Studio album by Kensington
- Released: 8 August 2014
- Recorded: 2014
- Studios: YouGuysMusic, Berlin
- Genres: Alternative rock; indie rock; pop rock;
- Length: 38:36
- Label: Universal
- Producers: Kensington; Niels Zuiderhoek;

Kensington chronology
| Vultures (2012) | Rivals (2014) | Control (2016) |

Singles from Rivals
- "Streets" Released: 4 April 2014; "All for Nothing" Released: 8 August 2014; "War" Released: 7 November 2014; "Riddles" Released: 1 May 2015; "Done with It" Released: 28 September 2015;

= Rivals (Kensington album) =

Rivals is the third studio album by the Dutch rock band Kensington. It was released on 8 August 2014 by Universal Music.
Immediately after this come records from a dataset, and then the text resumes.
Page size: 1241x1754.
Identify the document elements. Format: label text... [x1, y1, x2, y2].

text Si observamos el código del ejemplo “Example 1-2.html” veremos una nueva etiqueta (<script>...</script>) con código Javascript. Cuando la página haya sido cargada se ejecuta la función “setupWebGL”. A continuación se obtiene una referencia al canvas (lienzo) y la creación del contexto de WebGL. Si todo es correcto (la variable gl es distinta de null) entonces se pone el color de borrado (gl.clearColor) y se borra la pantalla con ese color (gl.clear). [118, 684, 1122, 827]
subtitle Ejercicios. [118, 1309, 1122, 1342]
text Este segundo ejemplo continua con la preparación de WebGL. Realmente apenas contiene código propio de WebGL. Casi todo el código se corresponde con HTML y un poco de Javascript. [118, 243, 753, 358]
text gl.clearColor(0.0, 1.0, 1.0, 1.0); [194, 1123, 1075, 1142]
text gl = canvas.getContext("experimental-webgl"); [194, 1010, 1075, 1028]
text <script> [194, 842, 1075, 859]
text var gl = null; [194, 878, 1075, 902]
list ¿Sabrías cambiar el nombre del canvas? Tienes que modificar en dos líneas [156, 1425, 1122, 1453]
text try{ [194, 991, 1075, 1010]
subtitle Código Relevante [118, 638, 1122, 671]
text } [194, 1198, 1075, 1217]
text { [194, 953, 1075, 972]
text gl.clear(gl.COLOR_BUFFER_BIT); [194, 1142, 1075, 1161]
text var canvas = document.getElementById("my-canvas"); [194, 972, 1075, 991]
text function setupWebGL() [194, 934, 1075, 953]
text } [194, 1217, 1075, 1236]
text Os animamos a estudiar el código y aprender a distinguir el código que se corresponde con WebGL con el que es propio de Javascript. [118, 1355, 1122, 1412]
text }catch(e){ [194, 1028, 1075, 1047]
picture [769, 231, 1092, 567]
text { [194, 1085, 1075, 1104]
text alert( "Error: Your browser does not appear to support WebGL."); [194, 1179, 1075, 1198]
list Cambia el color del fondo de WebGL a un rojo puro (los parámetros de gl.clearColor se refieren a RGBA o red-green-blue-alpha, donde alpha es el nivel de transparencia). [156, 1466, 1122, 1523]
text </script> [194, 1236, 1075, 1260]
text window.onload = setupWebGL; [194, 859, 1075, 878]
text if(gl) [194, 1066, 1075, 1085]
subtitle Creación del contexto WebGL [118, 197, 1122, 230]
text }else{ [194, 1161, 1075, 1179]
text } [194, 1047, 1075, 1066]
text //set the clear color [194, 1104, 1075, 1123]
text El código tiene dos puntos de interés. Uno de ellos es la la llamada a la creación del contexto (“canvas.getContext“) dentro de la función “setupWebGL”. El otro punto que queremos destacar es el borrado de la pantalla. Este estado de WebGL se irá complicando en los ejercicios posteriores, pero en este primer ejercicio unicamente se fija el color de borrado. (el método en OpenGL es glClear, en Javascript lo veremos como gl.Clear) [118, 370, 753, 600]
This was the band's first album peaked at #1 in the Netherlands.

==Track listing==

| No. | Title | Length |
|---|---|---|
| 1. | "Streets" | 3:07 |
| 2. | "All for Nothing" | 4:50 |
| 3. | "Done with It" | 3:22 |
| 4. | "System" | 3:25 |
| 5. | "Riddles" | 3:28 |
| 6. | "War" | 2:56 |
| 7. | "Don't Walk Away" | 3:31 |
| 8. | "Little Light" | 5:07 |
| 9. | "Words You Don't Know" | 3:50 |
| 10. | "Rivals" | 5:00 |

==Personnel==
Credits for Rivals are adapted from the official liner notes and Tidal.

===Kensington===
- Casper Starreveld – guitar, vocals
- Eloi Youssef – vocals, guitar
- Jan Haker – bass guitar
- Niles Vandenberg – drums

===Additional musicians===
- Camilla van der Kooij – strings (tracks 2, 6, 8)
- Erik-Jan Grob – organ (track 8)

===Technical===
- Kensington – production, recording
- Niels Zuiderhoek – production, recording
- Francesco Donadello – engineering
- Niek Foglia – engineering
- Cedric Muyres – management
- Joe LaPorta – mastering
- Tom Lord-Alge – mixing
- Mare van der Holst – artwork
- Rutger van der Bent – photography

== Charts ==

=== Weekly charts ===

| Chart (2014–2022) | Peak position |
|---|---|
| Dutch Albums (Album Top 100) | 1 |
| Belgian Albums (Ultratop Flanders) | 30 |

=== Year-end charts ===

| Chart (2014) | Position |
|---|---|
| Dutch Albums (Album Top 100) | 14 |
| Chart (2015) | Position |
| Dutch Albums (Album Top 100) | 5 |
| Chart (2016) | Position |
| Dutch Albums (Album Top 100) | 14 |
| Chart (2017) | Position |
| Dutch Albums (Album Top 100) | 36 |
| Chart (2018) | Position |
| Dutch Albums (Album Top 100) | 76 |

==Certifications==

| Region | Certification | Certified units/sales |
| Netherlands (NVPI) | Platinum | 40,000^{^} |
^{‡} Sales+streaming figures based on certification alone.